Le Vélot d’or à Christian Vélot
Le site Imposteurs redoute une vague de protestations : voici le célèbre Christian Vélot une fois de plus lauréat du Vélot d’or , que l’on peut considérer comme une sorte de prix Nobel de l’ânerie. Certains ne manqueront pas d’y voir du favoritisme, voire du copinage pur et simple.
Nous récusons formellement ces accusations. En dépit du gisement d’incroyables talents dont nous disposons dans l’hexagone, nul n’atteint à ce jour le niveau de Vélot. D’autant plus que ce dernier met à chaque fois la barre un peu plus haut.
Le contexte :
Il y a donc eu la fameuse étude de Séralini et al. sur le maïs génétiquement modifié NK 603 et de l’herbicide RoundUp, dont nous avons annoncé le retrait, depuis confirmé, par la revue Food and Chemical Toxicology (1).
Comme on pouvait le prévoir, une bonne partie des médias, Nouvel Obs en tête, volent à la rescousse du soldat Séralini (2) , permettant à celui-ci d’utiliser ce désaveu pour lancer une nouvelle campagne médiatique, plus virulente que jamais.

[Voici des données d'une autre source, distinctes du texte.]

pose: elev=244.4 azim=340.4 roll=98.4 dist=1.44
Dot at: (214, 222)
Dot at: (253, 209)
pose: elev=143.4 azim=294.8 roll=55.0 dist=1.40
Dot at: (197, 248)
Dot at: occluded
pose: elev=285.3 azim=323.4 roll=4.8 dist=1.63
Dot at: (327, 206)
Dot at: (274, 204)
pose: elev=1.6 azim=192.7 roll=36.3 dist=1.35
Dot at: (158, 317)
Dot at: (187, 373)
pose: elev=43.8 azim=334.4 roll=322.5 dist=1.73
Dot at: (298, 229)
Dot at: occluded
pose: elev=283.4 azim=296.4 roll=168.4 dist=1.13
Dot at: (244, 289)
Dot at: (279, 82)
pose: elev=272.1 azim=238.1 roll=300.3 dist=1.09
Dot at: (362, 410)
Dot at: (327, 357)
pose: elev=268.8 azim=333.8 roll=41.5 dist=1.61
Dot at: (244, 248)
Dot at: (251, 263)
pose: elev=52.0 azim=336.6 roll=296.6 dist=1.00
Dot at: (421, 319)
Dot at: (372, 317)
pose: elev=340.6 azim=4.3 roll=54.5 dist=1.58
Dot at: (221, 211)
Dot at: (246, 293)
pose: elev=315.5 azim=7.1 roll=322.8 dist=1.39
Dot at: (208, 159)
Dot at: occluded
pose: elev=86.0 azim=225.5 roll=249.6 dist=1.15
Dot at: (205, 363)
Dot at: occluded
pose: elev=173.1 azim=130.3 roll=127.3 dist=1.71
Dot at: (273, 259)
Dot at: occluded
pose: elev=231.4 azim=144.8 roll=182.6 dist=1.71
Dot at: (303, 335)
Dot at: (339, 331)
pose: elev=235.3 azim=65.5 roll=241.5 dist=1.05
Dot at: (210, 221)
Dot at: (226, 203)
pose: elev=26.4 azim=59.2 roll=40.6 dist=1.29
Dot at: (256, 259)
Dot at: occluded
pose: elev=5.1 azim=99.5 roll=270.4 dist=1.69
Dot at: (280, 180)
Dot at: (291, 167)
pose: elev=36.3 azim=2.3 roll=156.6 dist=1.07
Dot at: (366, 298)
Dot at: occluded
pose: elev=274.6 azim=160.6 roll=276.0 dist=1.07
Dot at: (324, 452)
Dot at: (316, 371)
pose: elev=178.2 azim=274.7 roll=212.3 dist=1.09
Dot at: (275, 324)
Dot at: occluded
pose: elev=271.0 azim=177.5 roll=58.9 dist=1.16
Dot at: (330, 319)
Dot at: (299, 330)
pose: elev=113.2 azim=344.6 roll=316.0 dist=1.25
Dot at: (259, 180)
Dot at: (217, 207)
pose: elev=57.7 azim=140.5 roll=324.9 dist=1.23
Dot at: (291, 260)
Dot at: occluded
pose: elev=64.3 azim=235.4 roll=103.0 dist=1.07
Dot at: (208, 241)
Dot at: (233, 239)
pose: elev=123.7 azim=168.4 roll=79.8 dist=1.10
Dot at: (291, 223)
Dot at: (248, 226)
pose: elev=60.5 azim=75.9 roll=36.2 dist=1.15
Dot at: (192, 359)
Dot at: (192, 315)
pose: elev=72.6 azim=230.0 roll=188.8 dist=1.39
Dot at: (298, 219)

A en lire le communiqué du CRIIGEN (3), l’équipe semble en proie à de véritables bouffées délirantes :
« Ces critiques inacceptables ont déjà fait l’objet d’un débat publié il y a un an par la même revue ». GES a répondu, donc les critiques sont « inacceptables » !
« Elles ont été promues par la société Monsanto dans la presse (sic !), alors qu’un de ses dirigeants (resic !) Richard Goodman a pénétré au bureau de FCT au poste chargé de l’édition des recherches sur les biotechnologies, après parution de notre étude ». C’est bien connu, Monsanto tire les ficelles de la presse, surtout en France ! Et Richard Goddman, qui a quitté Monsanto il y a 9 ans, en est forcément un de ses dirigeants occultes !
La paranoïa, réelle ou feinte, ne s’arrête pas là :
« la courte étude de Monsanto publiée dans la même revue pour prouver l’innocuité de leur produit comporte erreurs ou fraudes » . Non, sans blague ! Dire que cette étude a été publiée en 2004 (4) dans « la plus importante revue internationale de toxicologie alimentaire », selon l’appréciation de GES lui-même. C’était il y a moins d’un an…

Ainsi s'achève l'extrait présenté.